PIDATO Perdana Menteri Malaysia Anwar Ibrahim dalam sebuah forum yang dihelat pengusaha Chairul Tanjung (CT) tidak sekadar memukau tetapi juga berkelas dan bernilai.
Sejumlah elite politik, konglomerat, pengusaha, menteri, mantan pejabat, aktivis dan ratusan profesional yang hadir terlihat antusias. Beberapa di antaranya manggut-manggut dan memberikan tepuk tangan ketika Anwar Ibrahim memberikan penekanan pada suatu masalah dan solusinya.
Begitu juga ketika menyatakan korupsi sebagai budaya dan sangat akut di kalangan bangsa Melayu dan mayoritas Islam. Semakin banyak slogan justru korupsi malah merajalela. Slogan tak berguna!
Saya membayangkan di antara yang hadir ada yang tersinggung atau mungkin tidak semasekali ketika Anwar Ibrahim mengatakan budaya rasuah sangat parah di Malaysia dan juga Indonesia.
Anwar Ibrahim mengakui korupsi itu sistemik dan sangat susah memberantasnya. Sangat berisiko dan itu juga yang mengantar Anwar Ibrahim harus meringkuk di hotel prodeo hampir 10 tahun.
Kalau mereka seorang koruptor (baik yang belum tertangkap dan sudah tertangkap) saya pastikan mereka merasa tersinggung. Namun, tidak mesti mereka mengubah perilakunya seketika.
Namun, dalam hati saya mengucapkan terimakasih kepada Anwar Ibrahim yang telah begitu telak menyindir para elite negeri ini dan para koruptor. Mungkin kalau yang mengkritik orang luar apalagi sekelas perdana menteri akan berdampak dibandingkan oposisi lokal yang hanya dianggap sebagai ‘noise’.
Saya yakin, Anwar Ibrahim sebenarnya dalam posisi menyindir budaya korupsi dan perilaku jahat elite negeri ini. Namun untuk menyamarkannya maka disandingkan dengan perilaku yang sama di Malaysia.
Kunjungan dua hari Anwar Ibrahim di Indonesia tidak semata soal TKI atau perbatasan tetapi juga soal ekonomi. Tentu Malaysia yang diharapkan menanamkan investasinya di Ibu Kota Negara (IKN) akan berhati-hati. Karena itu soal rasuah menjadi pembicaraan yang sangat penting. Investasi di negara korup sangat berisiko!
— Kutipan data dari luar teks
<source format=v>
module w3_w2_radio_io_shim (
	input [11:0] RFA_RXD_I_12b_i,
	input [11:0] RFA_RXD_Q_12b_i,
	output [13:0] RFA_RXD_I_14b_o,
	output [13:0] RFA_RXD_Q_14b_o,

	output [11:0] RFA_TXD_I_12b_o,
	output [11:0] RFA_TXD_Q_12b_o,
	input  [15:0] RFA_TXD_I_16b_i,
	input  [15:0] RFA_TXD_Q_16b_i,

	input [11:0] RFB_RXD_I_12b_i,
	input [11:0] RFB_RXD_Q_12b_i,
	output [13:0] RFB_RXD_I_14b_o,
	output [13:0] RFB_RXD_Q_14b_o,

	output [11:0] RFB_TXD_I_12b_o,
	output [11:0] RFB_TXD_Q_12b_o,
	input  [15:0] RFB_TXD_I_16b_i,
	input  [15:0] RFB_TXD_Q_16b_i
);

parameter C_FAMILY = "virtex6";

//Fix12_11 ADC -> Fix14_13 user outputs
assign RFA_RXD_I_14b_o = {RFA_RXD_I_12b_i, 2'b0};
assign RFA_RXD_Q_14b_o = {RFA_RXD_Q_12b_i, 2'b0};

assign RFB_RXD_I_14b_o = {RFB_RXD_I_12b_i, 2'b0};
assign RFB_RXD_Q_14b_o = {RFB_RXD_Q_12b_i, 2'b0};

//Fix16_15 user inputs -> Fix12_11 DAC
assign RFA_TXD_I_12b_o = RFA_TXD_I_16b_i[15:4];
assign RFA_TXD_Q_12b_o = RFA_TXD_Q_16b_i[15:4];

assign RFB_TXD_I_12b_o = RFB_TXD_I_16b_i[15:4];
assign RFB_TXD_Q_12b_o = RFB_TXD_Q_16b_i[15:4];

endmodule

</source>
Pidato Anwar Ibrahim yang lugas, bernas dan tanpa teks menunjukkan kelas sebagai seorang pemimpin dunia. Sangat berkarakter.
Pidato yang tidak teknis ini saya menganggapnya sebagai pidato kebudayaan daripada pidato politik. Pidato yang penuh referensi dunia. Dari nukilan pemikir ekonomi, politik, budayawan, sastrawan, hingga Alquran dan Hadist.
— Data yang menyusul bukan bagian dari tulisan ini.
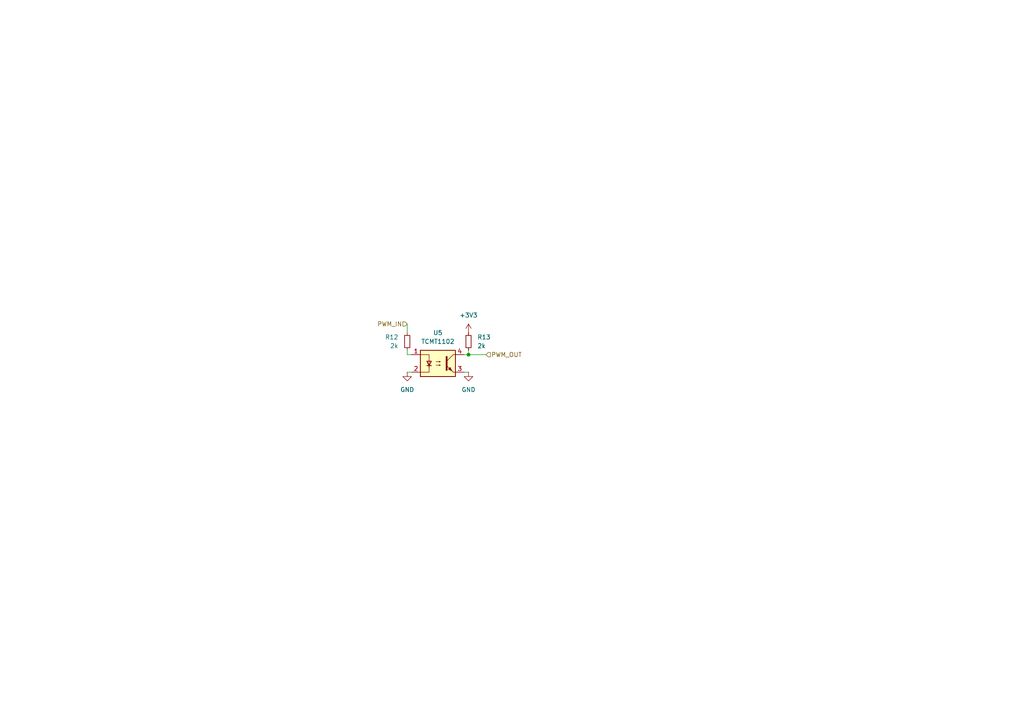
<source format=kicad_sch>
(kicad_sch
	(version 20231120)
	(generator "eeschema")
	(generator_version "8.0")
	(uuid "ca723704-5699-4b12-b2a2-c805143c3336")
	(paper "A4")
	
	(junction
		(at 135.89 102.87)
		(diameter 0)
		(color 0 0 0 0)
		(uuid "bc58d842-e586-4b24-a1be-ca4a2199eb6f")
	)
	(wire
		(pts
			(xy 118.11 93.98) (xy 118.11 96.52)
		)
		(stroke
			(width 0)
			(type default)
		)
		(uuid "4464e266-e8b2-4a35-b429-a1e0e5896913")
	)
	(wire
		(pts
			(xy 134.62 102.87) (xy 135.89 102.87)
		)
		(stroke
			(width 0)
			(type default)
		)
		(uuid "47d575fb-432b-434a-80b7-e7b6cec48e4a")
	)
	(wire
		(pts
			(xy 135.89 102.87) (xy 140.97 102.87)
		)
		(stroke
			(width 0)
			(type default)
		)
		(uuid "8f19f25c-b0b3-445c-bbcd-550fec0d000c")
	)
	(wire
		(pts
			(xy 135.89 107.95) (xy 134.62 107.95)
		)
		(stroke
			(width 0)
			(type default)
		)
		(uuid "9e1fa001-b67a-4fd8-9156-fe1e65b52973")
	)
	(wire
		(pts
			(xy 135.89 101.6) (xy 135.89 102.87)
		)
		(stroke
			(width 0)
			(type default)
		)
		(uuid "c2723aa7-f8a5-431c-9bcb-6b53495c4046")
	)
	(wire
		(pts
			(xy 118.11 102.87) (xy 119.38 102.87)
		)
		(stroke
			(width 0)
			(type default)
		)
		(uuid "cbf51f1c-cd2f-4e25-af19-f5f0efc9b718")
	)
	(wire
		(pts
			(xy 118.11 101.6) (xy 118.11 102.87)
		)
		(stroke
			(width 0)
			(type default)
		)
		(uuid "dd6a06b0-46de-4fbf-9365-77051638fe3d")
	)
	(wire
		(pts
			(xy 118.11 107.95) (xy 119.38 107.95)
		)
		(stroke
			(width 0)
			(type default)
		)
		(uuid "e6361c7f-5b20-4a14-acd0-07bcaa178464")
	)
	(hierarchical_label "PWM_IN"
		(shape input)
		(at 118.11 93.98 180)
		(fields_autoplaced yes)
		(effects
			(font
				(size 1.27 1.27)
			)
			(justify right)
		)
		(uuid "38197dd4-a62d-47bc-8753-0f0fbe1f7c92")
	)
	(hierarchical_label "PWM_OUT"
		(shape input)
		(at 140.97 102.87 0)
		(fields_autoplaced yes)
		(effects
			(font
				(size 1.27 1.27)
			)
			(justify left)
		)
		(uuid "3e31bed0-f8b5-4999-acd3-66622c5f86b2")
	)
	(symbol
		(lib_id "Isolator:TCMT1102")
		(at 127 105.41 0)
		(unit 1)
		(exclude_from_sim no)
		(in_bom yes)
		(on_board yes)
		(dnp no)
		(fields_autoplaced yes)
		(uuid "39282cd0-a622-40a2-8850-a6a2ed24fb6b")
		(property "Reference" "U5"
			(at 127 96.52 0)
			(effects
				(font
					(size 1.27 1.27)
				)
			)
		)
		(property "Value" "TCMT1102"
			(at 127 99.06 0)
			(effects
				(font
					(size 1.27 1.27)
				)
			)
		)
		(property "Footprint" "Package_SO:SOP-4_4.4x2.6mm_P1.27mm"
			(at 127 113.03 0)
			(effects
				(font
					(size 1.27 1.27)
				)
				(hide yes)
			)
		)
		(property "Datasheet" "http://www.vishay.com/docs/83510/tcmt1100.pdf"
			(at 127 106.68 0)
			(effects
				(font
					(size 1.27 1.27)
				)
				(justify left)
				(hide yes)
			)
		)
		(property "Description" "Optocoupler, Vce 70V, CTR 63-125%, Viso 3750V (RMS), SOP-4"
			(at 127 105.41 0)
			(effects
				(font
					(size 1.27 1.27)
				)
				(hide yes)
			)
		)
		(pin "3"
			(uuid "40bf20d8-6506-4163-bfe1-f6258713f652")
		)
		(pin "4"
			(uuid "fb69533b-70d6-4329-ae92-3ac84a574e7c")
		)
		(pin "1"
			(uuid "9e909e0e-e3f8-4b09-904f-f2cf9e2258b1")
		)
		(pin "2"
			(uuid "f09a62f2-0202-4d06-853b-aa3cac149411")
		)
		(instances
			(project ""
				(path "/07668456-3e33-43d1-9c6d-92adc10437c4/238fdf6b-68c8-415c-97c5-a593693e43bf"
					(reference "U5")
					(unit 1)
				)
			)
		)
	)
	(symbol
		(lib_id "power:GND")
		(at 135.89 107.95 0)
		(unit 1)
		(exclude_from_sim no)
		(in_bom yes)
		(on_board yes)
		(dnp no)
		(fields_autoplaced yes)
		(uuid "5f1fc80b-47b3-4b55-9795-9e9f52d09b09")
		(property "Reference" "#PWR083"
			(at 135.89 114.3 0)
			(effects
				(font
					(size 1.27 1.27)
				)
				(hide yes)
			)
		)
		(property "Value" "GND"
			(at 135.89 113.03 0)
			(effects
				(font
					(size 1.27 1.27)
				)
			)
		)
		(property "Footprint" ""
			(at 135.89 107.95 0)
			(effects
				(font
					(size 1.27 1.27)
				)
				(hide yes)
			)
		)
		(property "Datasheet" ""
			(at 135.89 107.95 0)
			(effects
				(font
					(size 1.27 1.27)
				)
				(hide yes)
			)
		)
		(property "Description" "Power symbol creates a global label with name \"GND\" , ground"
			(at 135.89 107.95 0)
			(effects
				(font
					(size 1.27 1.27)
				)
				(hide yes)
			)
		)
		(pin "1"
			(uuid "6c82a079-6247-4ee7-a1bb-7019669aa56f")
		)
		(instances
			(project ""
				(path "/07668456-3e33-43d1-9c6d-92adc10437c4/238fdf6b-68c8-415c-97c5-a593693e43bf"
					(reference "#PWR083")
					(unit 1)
				)
			)
		)
	)
	(symbol
		(lib_id "power:+3V3")
		(at 135.89 96.52 0)
		(unit 1)
		(exclude_from_sim no)
		(in_bom yes)
		(on_board yes)
		(dnp no)
		(fields_autoplaced yes)
		(uuid "6b396c4e-2f57-491d-b92d-a3fcb587566a")
		(property "Reference" "#PWR085"
			(at 135.89 100.33 0)
			(effects
				(font
					(size 1.27 1.27)
				)
				(hide yes)
			)
		)
		(property "Value" "+3V3"
			(at 135.89 91.44 0)
			(effects
				(font
					(size 1.27 1.27)
				)
			)
		)
		(property "Footprint" ""
			(at 135.89 96.52 0)
			(effects
				(font
					(size 1.27 1.27)
				)
				(hide yes)
			)
		)
		(property "Datasheet" ""
			(at 135.89 96.52 0)
			(effects
				(font
					(size 1.27 1.27)
				)
				(hide yes)
			)
		)
		(property "Description" "Power symbol creates a global label with name \"+3V3\""
			(at 135.89 96.52 0)
			(effects
				(font
					(size 1.27 1.27)
				)
				(hide yes)
			)
		)
		(pin "1"
			(uuid "5ca01605-1e4c-4319-b60a-ea3d025c644c")
		)
		(instances
			(project ""
				(path "/07668456-3e33-43d1-9c6d-92adc10437c4/238fdf6b-68c8-415c-97c5-a593693e43bf"
					(reference "#PWR085")
					(unit 1)
				)
			)
		)
	)
	(symbol
		(lib_id "power:GND")
		(at 118.11 107.95 0)
		(unit 1)
		(exclude_from_sim no)
		(in_bom yes)
		(on_board yes)
		(dnp no)
		(fields_autoplaced yes)
		(uuid "b704a4c9-48e9-462d-b430-f1b3158a42ac")
		(property "Reference" "#PWR084"
			(at 118.11 114.3 0)
			(effects
				(font
					(size 1.27 1.27)
				)
				(hide yes)
			)
		)
		(property "Value" "GND"
			(at 118.11 113.03 0)
			(effects
				(font
					(size 1.27 1.27)
				)
			)
		)
		(property "Footprint" ""
			(at 118.11 107.95 0)
			(effects
				(font
					(size 1.27 1.27)
				)
				(hide yes)
			)
		)
		(property "Datasheet" ""
			(at 118.11 107.95 0)
			(effects
				(font
					(size 1.27 1.27)
				)
				(hide yes)
			)
		)
		(property "Description" "Power symbol creates a global label with name \"GND\" , ground"
			(at 118.11 107.95 0)
			(effects
				(font
					(size 1.27 1.27)
				)
				(hide yes)
			)
		)
		(pin "1"
			(uuid "bbeac5b2-f4a2-439a-b150-7b59e2bfb6af")
		)
		(instances
			(project "pathfinder"
				(path "/07668456-3e33-43d1-9c6d-92adc10437c4/238fdf6b-68c8-415c-97c5-a593693e43bf"
					(reference "#PWR084")
					(unit 1)
				)
			)
		)
	)
	(symbol
		(lib_id "Device:R_Small")
		(at 118.11 99.06 0)
		(unit 1)
		(exclude_from_sim no)
		(in_bom yes)
		(on_board yes)
		(dnp no)
		(fields_autoplaced yes)
		(uuid "d6dfce42-4573-4ba8-86e9-c8c5cc5549da")
		(property "Reference" "R12"
			(at 115.57 97.7899 0)
			(effects
				(font
					(size 1.27 1.27)
				)
				(justify right)
			)
		)
		(property "Value" "2k"
			(at 115.57 100.3299 0)
			(effects
				(font
					(size 1.27 1.27)
				)
				(justify right)
			)
		)
		(property "Footprint" "Resistor_SMD:R_0402_1005Metric_Pad0.72x0.64mm_HandSolder"
			(at 118.11 99.06 0)
			(effects
				(font
					(size 1.27 1.27)
				)
				(hide yes)
			)
		)
		(property "Datasheet" "~"
			(at 118.11 99.06 0)
			(effects
				(font
					(size 1.27 1.27)
				)
				(hide yes)
			)
		)
		(property "Description" "Resistor, small symbol"
			(at 118.11 99.06 0)
			(effects
				(font
					(size 1.27 1.27)
				)
				(hide yes)
			)
		)
		(pin "1"
			(uuid "0cdb3fe7-75fb-4ab5-a006-40c17451c9b9")
		)
		(pin "2"
			(uuid "3a3722ad-1e10-4613-a78c-69f44823c4e4")
		)
		(instances
			(project ""
				(path "/07668456-3e33-43d1-9c6d-92adc10437c4/238fdf6b-68c8-415c-97c5-a593693e43bf"
					(reference "R12")
					(unit 1)
				)
			)
		)
	)
	(symbol
		(lib_id "Device:R_Small")
		(at 135.89 99.06 0)
		(unit 1)
		(exclude_from_sim no)
		(in_bom yes)
		(on_board yes)
		(dnp no)
		(fields_autoplaced yes)
		(uuid "ea19adf4-673d-49ee-a733-5daa7f0322b3")
		(property "Reference" "R13"
			(at 138.43 97.7899 0)
			(effects
				(font
					(size 1.27 1.27)
				)
				(justify left)
			)
		)
		(property "Value" "2k"
			(at 138.43 100.3299 0)
			(effects
				(font
					(size 1.27 1.27)
				)
				(justify left)
			)
		)
		(property "Footprint" "Resistor_SMD:R_0402_1005Metric_Pad0.72x0.64mm_HandSolder"
			(at 135.89 99.06 0)
			(effects
				(font
					(size 1.27 1.27)
				)
				(hide yes)
			)
		)
		(property "Datasheet" "~"
			(at 135.89 99.06 0)
			(effects
				(font
					(size 1.27 1.27)
				)
				(hide yes)
			)
		)
		(property "Description" "Resistor, small symbol"
			(at 135.89 99.06 0)
			(effects
				(font
					(size 1.27 1.27)
				)
				(hide yes)
			)
		)
		(pin "1"
			(uuid "2a75fa5b-8ddd-488d-acd8-750ca8637a79")
		)
		(pin "2"
			(uuid "1d74d9d5-5850-40ee-888b-9fdd67d6650a")
		)
		(instances
			(project "pathfinder"
				(path "/07668456-3e33-43d1-9c6d-92adc10437c4/238fdf6b-68c8-415c-97c5-a593693e43bf"
					(reference "R13")
					(unit 1)
				)
			)
		)
	)
)

</source>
Saya sangat menikmatinya. Saya belum pernah mendengar elite Indonesia termasuk Presiden Jokowi sekalipun pidato sekelas Anwar Ibrahim yang fasih mengutip puisi sastrawan Amerika Serikat T.S. Elliot, pidato kebudayaan ‘Manusia Indonesia’ jurnalis Mochtar Lubis dan menyinggung puisi ‘Aku Malu Jadi Bangsa Indonesia’ karya sastrawan Taufiq Ismail.
Selama ini pidato elite Indonesia hanya berkutat dan bertabur soal ekonomi dan pertumbuhan yang absurd. Sangat teknis dan penuh angka statistik yang rumit. Tidak mencerahkan boro-boro menginspirasi. Dan, Anwar Ibrahim juga tidak percaya sepenuhnya dengan angka statistik terutama soal angka kemiskinan atau pertumbuhan. Seperti di Indonesia angka itu kerap dipolitisasi.
Anwar Ibrahim juga berbicara sangat jernih dan gamblang tentang riuh-rendahnya demokrasi. Demokrasi menurutnya hanya bagian dari ikhtiar untuk menghadirkan kemakmuran dan keadilan. Demokrasi harus bernilai.
Apakah artinya demokrasi dan menang mayoritas bila dilakukan dengan curang dan dalam kenyataannya tidak menghadirkan serta mewujudkan kesejahteraan dan keadilan.
Anwar Ibrahim pun tidak antikapital/penanaman modal dan tidak menihilkan keberadaan konglomerat. Namun, ia menekankan negara atau pemerintah tidak boleh tunduk kepada mereka apalagi diatur-atur. Saat mendengar pernyataan ini kembali saya ucapkan terimakasih.